#### Textausschnitt

Haverbeck versuchte, sein Studium der Vergleichenden Religionswissenschaften, Geschichte und Philosophie fortzusetzen. In dieser Phase wurde Himmler auf ihn aufmerksam und fing an, ihn zu unterstützen. Haverbeck bekam ein Stipendium der SS und wurde SS-Untersturmführer. 1938 schloss ihn Himmler mit der Begründung aus der SS aus, »nicht die primitivsten Eigenschaften von Disziplin und menschlicher Anständigkeit zu besitzen, die von einem SS-Führer verlangt werden müssen«. Nachdem auch die SS für ihn verschlossen war, wechselte er ins Auswärtige Amt. 1942 wurde er zur Wehrmacht eingezogen. Durch diese Brüche in seiner Karriere konnte Haverbeck sich nach 1945 erneut der Förderung des »Volkstums« widmen. Er engagierte sich in der Anthroposophischen Gesellschaft und wurde Pfarrer der Christengemeinschaft. Hier fand er nicht nur eine Heimat, sondern auch die Möglichkeit, unbeobachtet ein rechtes Netzwerk aufzubauen.

########

Beantworten Sie anhand des Textausschnitts über Haverbeck:
1. Welchen Rang erhielt Haverbeck in der SS?
2. In welchem Jahr wurde er zur Wehrmacht eingezogen?
3. Welches Amt übernahm er in der Christengemeinschaft?
Das anschließende Material ist eigenständig und gehört nicht zum Textausschnitt.

#### Quellenmaterial

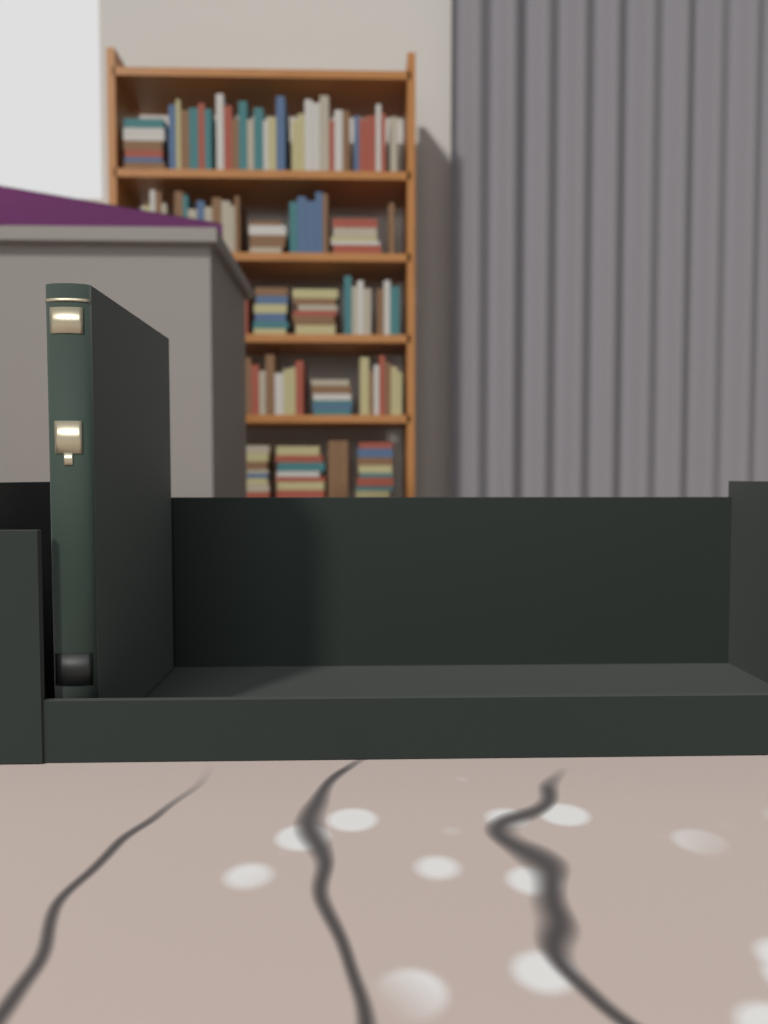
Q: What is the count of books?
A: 1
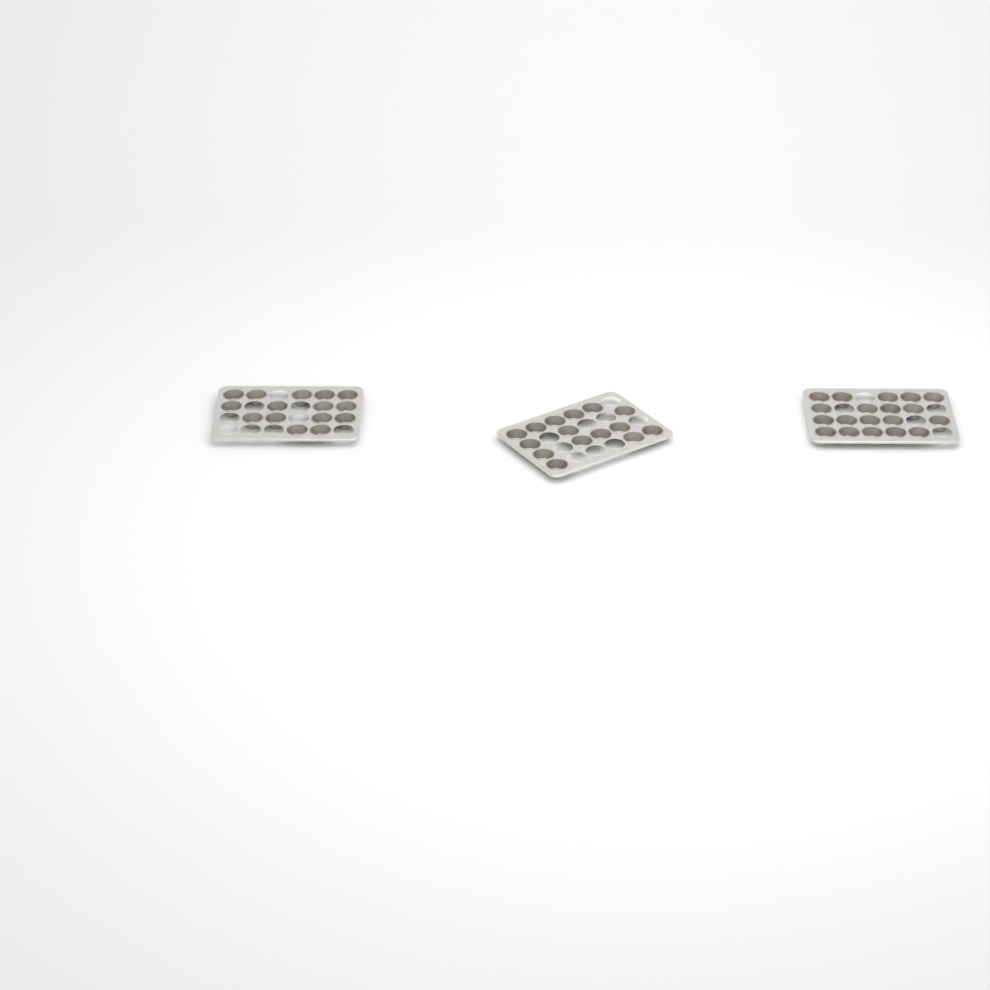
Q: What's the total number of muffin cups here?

########

### [Antwort]
1. SS-Untersturmführer
2. 1942
3. Pfarrer